Michele Mario Elia di Rete Ferroviaria Italiana
(Foto: Arnaldo Ferrero)

Yakunin ha proseguito con un'introduzione di carattere tecnico: “Per ragioni storiche questa conferenza idealmente arriva a Merano sui binari, dato che un tempo c'era un treno diretto da San Pietroburgo a Merano.”
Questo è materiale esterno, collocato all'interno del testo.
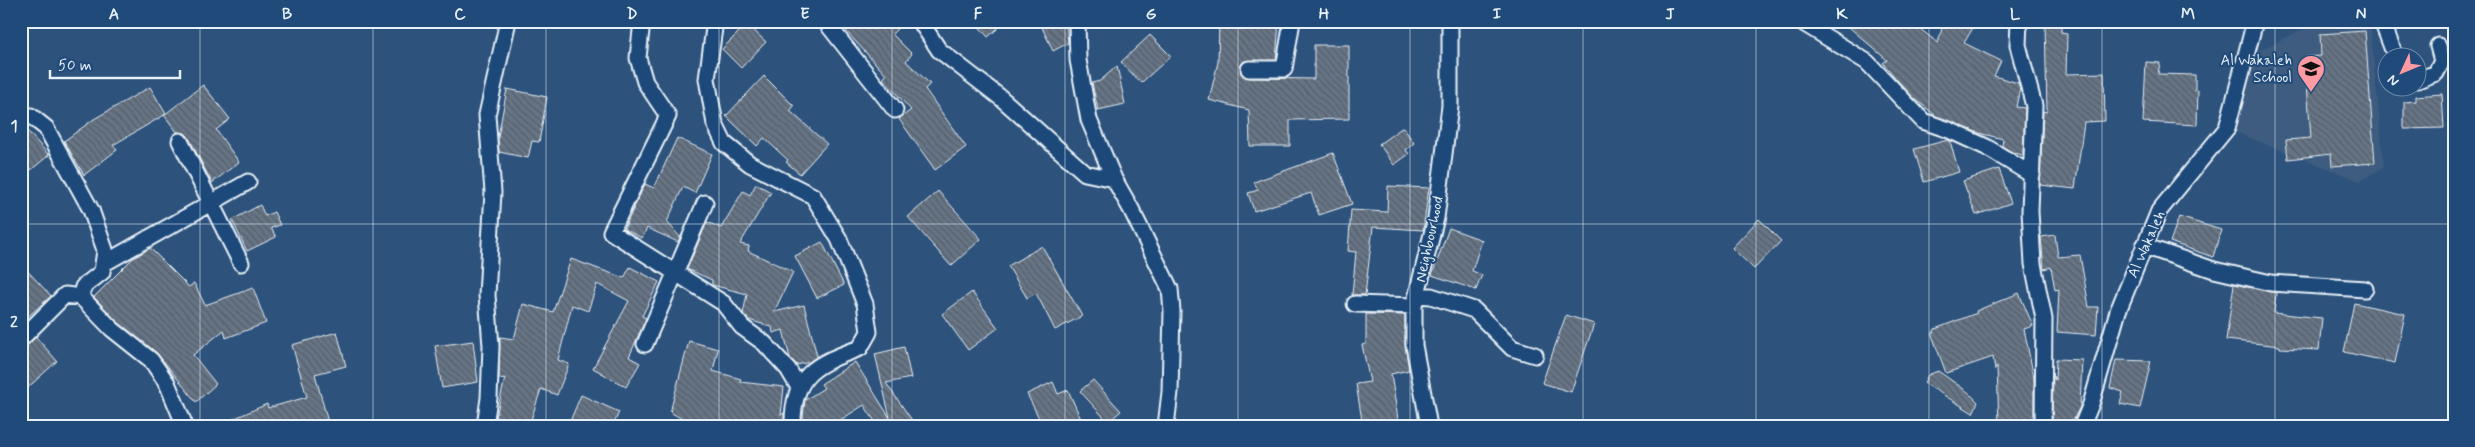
<svg xmlns="http://www.w3.org/2000/svg" width="2475" height="447" viewBox="0 0 2475 447" font-family="Mynerve,sans-serif">
<style>
.built{fill:#3e5c7f}
.building{fill:url(#building-back-hatch);stroke:#e8f1f8}
.lines{fill:none;stroke-linecap:round;stroke-linejoin:round}
.minor-casing{stroke:#e8f1f8;stroke-width:19}
.minor{stroke:#1f4a7a;stroke-width:15}
.grid{fill:none;stroke:#e8f1f8;stroke-width:1;stroke-opacity:0.55}
.labels{text-anchor:middle;stroke-width:4;stroke-linejoin:round;paint-order:stroke}
.poi-label{font-size:15px;fill:#e8f1f8;stroke:#1f4a7a;text-anchor:end}
.street-label{font-size:15px;fill:#e8f1f8;stroke:#1f4a7a}
.neatline{fill:none;stroke:#e8f1f8;stroke-width:2}
.grid-label{font-size:16px;text-anchor:middle;font-weight:bold;fill:#e8f1f8}
</style>
<defs>
<pattern id="building-back-hatch" width="6" height="6" patternUnits="userSpaceOnUse" patternTransform="scale(1.25)"><rect width="6" height="6" fill="#667485"/><path d="M-1 5l2 2M0 0l6 6M5-1l2 2" fill="none" stroke="#565e68"/></pattern>
</defs>
<rect width="100%" height="100%" fill="#2d527c"/>
<filter id="ink" filterUnits="userSpaceOnUse"><feTurbulence type="fractalNoise" baseFrequency=".02" numOctaves="2"/><feDisplacementMap in="SourceGraphic" scale="10" xChannelSelector="R" yChannelSelector="G"/><feConvolveMatrix kernelMatrix="1 2 1 2 8 2 1 2 1" color-interpolation-filters="sRGB"/></filter>
<g filter="url(#ink)">
<path class="built" d="M2320 21H2370L2384 167 2360 181 2235 132 2254 53Z"/>
<path class="building" d="M855 21H905L892 34 912 54 906 61 930 84 925 89 966 147 935 170 899 119 911 110 883 79 886 75 846 31Z
M974 21H1006L988 37Z
M1039 21H1066L1068 43 1053 51Z
M1219 21 1262 23V21H1279L1276 60 1244 61 1241 65V73L1249 78 1314 79V45H1349V119L1290 120V146H1250L1249 110 1209 100 1218 62Z
M1842 21H1910L1938 43 1944 21H1977L1964 43 2001 61 1994 76 2018 83 2020 88 2016 107 2025 108 2023 155 2014 153 2002 146 2003 139 1979 133 1936 116 1914 98 1898 81 1883 63 1887 60Z
M2045 21H2061V32L2067 33 2066 74 2104 73 2105 121 2084 122 2075 189 2040 185 2043 111 2047 112Z
M747 24 766 42 741 68 722 49Z
M2365 31 2375 163 2332 166 2331 154 2288 159 2286 140 2311 138 2305 57 2321 56 2320 34Z
M1150 35 1171 56 1141 83 1121 62Z
M2146 62 2160 63 2158 74 2195 75V91L2198 90 2197 125 2143 122Z
M1117 66 1125 104 1098 110 1092 83 1100 81Z
M764 76 794 106 790 111 827 144 800 174 786 162 788 160 764 138 757 146 726 116Z
M203 85 230 119 216 130 239 162 212 183 188 136 185 133 177 132 164 115Z
M150 87 166 114 113 145 117 150 84 175 64 141 94 119Z
M507 89 547 97 539 142 532 141 528 158 499 152 498 137Z
M2442 94 2444 128 2404 129V102L2416 101V96Z
M21 124 49 155 31 170 21 158Z
M1403 127 1414 143 1406 150 1409 154 1394 165 1379 144Z
M677 138 712 154 695 193 683 187 667 222 680 237 678 242 647 228 642 238 624 229 645 184 654 188Z
M1948 140 1950 141 1959 172 1924 182 1914 149Z
M1333 153 1352 204 1319 215 1311 193 1254 211 1248 193 1258 190 1254 182Z
M1999 169 2011 203 1976 215 1963 181Z
M756 184 771 192 740 244 749 246 748 251 793 272 774 312 804 305 817 356 809 362 797 365 790 358 783 330 773 333 772 327 749 320 743 314 747 294 712 285V280L687 269 707 222 721 228 743 191 750 195Z
M1388 186 1429 188 1423 230 1373 227 1365 295H1352L1356 252 1348 251 1351 210 1387 212Z
M938 191 981 239 951 266 908 217Z
M260 205 265 216 274 212 280 225 271 228 276 237 247 251 232 220Z
M2179 217 2221 230 2213 257 2170 242Z
M1759 219 1781 241 1754 269 1732 248Z
M1449 228 1482 240 1472 271 1482 275 1476 290 1432 275Z
M2055 235 2058 257 2080 255 2089 307H2098L2096 335 2057 332 2059 289 2055 290 2051 267 2044 269 2041 237Z
M822 242 844 285 817 298 795 256Z
M1042 246 1082 316 1055 330 1036 293 1027 298 1008 266Z
M150 248 189 287 194 283 205 305 253 288 266 323 226 338 224 330 193 355 216 384 196 402 157 353 118 322 94 297 132 259Z
M571 259 624 278 630 267 659 282 642 316 646 318 629 357 640 363 626 387 593 368 629 301 597 284 588 311 572 305 558 360 569 364 557 395 541 389 529 426 496 417 505 378 499 379 500 337 514 339 523 304 553 312Z
M21 264 51 296 22 322 23 323 21 325Z
M2234 284 2276 293 2274 313 2322 318 2319 350 2280 348V346L2226 340Z
M972 292 998 328 968 350 942 314Z
M2019 293 2033 326 2024 329 2034 378V426H1999L1997 366 1995 370 1993 357 1946 373 1932 335 1935 329 1977 313 1976 311Z
M2354 303 2405 314 2395 363 2344 352Z
M1366 314 1405 315V345L1409 370 1391 374 1399 426H1363L1356 384 1370 382 1362 345 1366 344Z
M1566 315 1594 324 1571 392 1542 383Z
M337 332 346 366 315 374 329 426H217L267 404 268 408 307 397 292 345Z
M36 337 57 361 21 394V348L27 346Z
M473 341 478 382 442 388 435 346Z
M689 341 718 349 713 371 741 379 740 382 784 387 781 415 784 413V426H695L670 412Z
M904 347 911 378 886 383 916 426H878L864 405 831 426H802L805 400 824 388 821 384 855 362 890 418 875 354Z
M2056 359 2082 360 2080 407 2073 420V426H2052L2053 376 2055 380Z
M2116 360 2151 361 2140 408 2120 404 2123 392 2110 388Z
M1938 371 1968 392 1978 402 1973 413 1924 383 1928 375Z
M1093 380 1121 411 1108 422 1080 391Z
M1053 382 1058 394 1068 390 1084 426H1043L1027 394Z
M581 395 619 412 613 426H568Z"/>
<g class="lines">
<defs>
<path id="minor" d="M642 21 638 58 645 82 668 116 611 232 723 303 742 327 764 343 788 369 798 386
M715 21 707 79 715 124 724 143 750 164 813 196 839 239 865 304 869 332 860 348C816 364 792 374 793 426
M825 21 895 110
M920 21 939 50 1001 98 1085 173 1114 179
M1077 21 1078 60 1089 120 1114 179 1131 209 1170 289 1172 311 1170 392 1166 426
M1800 21 1867 62 1923 121 1949 130 1986 147 2032 175
M2019 21 2018 45 2034 106 2030 211 2033 264 2044 319 2043 426
M2382 21 2396 58
M1249 69H1284L1292 21
M2418 80 2436 73 2442 61 2438 46
M21 115 31 116 46 128 91 210 105 250 102 272 83 287 81 297 112 329 151 360 167 383 185 426
M180 141 241 263
M2144 246 2214 270 2271 283 2365 289
M103 264 248 182
M1417 295 1431 296 1474 310 1512 348 1535 355
M1355 304 1414 306
M21 339 65 295 81 297
M645 344 705 203
M485 426 489 398 491 346 487 295 493 192 487 115 508 21
M1429 426 1414 345V306L1436 218 1450 106V21
M2082 426 2091 404 2118 311 2159 211 2227 128 2255 21"/>
</defs>
<use href="#minor" class="minor-casing"/>
<use href="#minor" class="minor"/>
</g>
</g>
<path class="grid" d="M200 21V426M373 21V426M546 21V426M719 21V426M892 21V426M1065 21V426M1238 21V426M1410 21V426M1583 21V426M1756 21V426M1929 21V426M2102 21V426M2275 21V426M21 224H2454"/>
<defs>
<symbol id="school-pin" viewBox="-11 -11 22 30"><path d="M0 17L-7.5 6A9.5 9.5 0 1 1 7.5 6Z" fill="#ff9aa2" stroke="#1f4a7a"/><path d="M0-5L7-2L0 1L-7-2ZM-4 1L0 2.5L4 1V4Q0 6-4 4Z" fill="#111"/></symbol>
</defs>
<g fill-rule="evenodd">
<use href="#school-pin" x="2295" y="53" width="32" height="43"/>
</g>
<g class="labels">
<g class="poi-label">
<text x="2292" y="65">Al Wakaleh<tspan x="2292" dy="17">School</tspan></text>
</g>
<g class="street-label">
<text transform="translate(1429 239) rotate(-78)" y="5">Neighbourhood</text>
<text transform="translate(2146 244) rotate(-66)" y="5">Al Wakaleh</text>
</g>
</g>
<rect width="2475" height="447" fill="none" stroke="#1f4a7a" stroke-width="55"/>
<g transform="translate(2402 72) rotate(226)"><circle r="24" fill="#1f4a7a" stroke="#6f8dac"/>
<path d="M0-4L9 19L0 12L-9 19Z" fill="#ff9aa2"/>
<text y="-8" font-size="14" font-weight="bold" text-anchor="middle" fill="#e8f1f8">N</text>
</g>
<path d="M50 70v8h130v-8" fill="none" stroke="#e8f1f8" stroke-width="2.5"/>
<text x="58" y="70" font-size="15" fill="#e8f1f8" stroke="#1f4a7a" stroke-width="4" paint-order="stroke">50 m</text>
<rect x="28" y="28" width="2420" height="392" class="neatline"/>
<g class="grid-label">
<text x="114" y="19">A</text>
<text x="287" y="19">B</text>
<text x="460" y="19">C</text>
<text x="632" y="19">D</text>
<text x="805" y="19">E</text>
<text x="978" y="19">F</text>
<text x="1151" y="19">G</text>
<text x="1324" y="19">H</text>
<text x="1497" y="19">I</text>
<text x="1670" y="19">J</text>
<text x="1842" y="19">K</text>
<text x="2015" y="19">L</text>
<text x="2188" y="19">M</text>
<text x="2361" y="19">N</text>
<text x="14" y="131">1</text>
<text x="14" y="327">2</text>
</g>
</svg>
“Oggi in tutto il mondo si parla delle infrastrutture come progetto utile a superare la crisi dell'economia globale. Le conseguenze della crisi si sentono peraltro anche nell'economia russa. Per la prima volta tutte le organizzazioni internazionali parlano della necessità degli Stati di investire in infrastrutture. Una cosa, fino a pochi anni, assolutamente impensabile. L'Unione delle Ferrovie parla di sviluppo attraverso pesanti investimenti infrastrutturali.”

“Le ferrovie russe sono dirette verso la privatizzazione in particolare nel settore delle costruzioni. Inoltre in tutti i nuovi progetti possono essere presenti costruttori stranieri. E questo apre molte opportunità.”

“Ma cosa vuol dire progetto infrastrutturale in Russia? - prosegue Yakunin -. Ad esempio per la Bam stiamo investendo 240 miliardi di rubli (6 miliardi di euro) solo in questo periodo.”

Va ricordato che la situazione russa è molto diversa da quella europea: la prima cosa da fare è assicurarsi che le merci percorrano la Transiberiana in meno 14 giorni. Proprio in occasione del Forum è partita la verifica pratica con due treni sperimentali.

Ciò ci permetterà di portare le merci dalla Cina alla Russia in circa due settimane, e in poco più di tempo in Europa. La Rzd ha coinvolto la Gefco,  una delle maggiori aziende di logistica europee di proprietà del gruppo automobilistico Psa fino al 2012 e ora controllata dalla Rzd.

È poi stato annunciato ufficialmente l’anello ferroviario intorno a Mosca, di cui un tempo si è parlato come secondo anello della metropolitana. Verrà invece realizzato da Rzd e integrato nel sistema urbano e suburbano con il concorso di costruttori e capitali non russi.

Tra gli italiani intervenuti, anche Michele Mario Elia di Rete Ferroviaria Italiana, con un'interessante memoria sulla sicurezza dei treni ad alta velocità che proprio ora la Russia si appresta a costruire con ampio concorso di fornitori e aziende di esercizio straniere.

Presente anche Lanfranco Senn, presidente di Metropolitana Milanese, che ha illustrato con vari esempi e vari progetti l’integrazione dei sistemi di trasporto a diverse velocità: dall’aereo alla metropolitana, realizzati in modo che il viaggiatore debba percorrere il minore spazio possibile a piedi.

Naturale conclusione una cena, informale e amichevole, con uno spettacolo di musica russa: classici fisarmonicisti reinterpretati in chiave elettronica: esattamente come oggi si reinterpreta la ferrovia erroneamente considerata un sistema di trasporto obsoleto.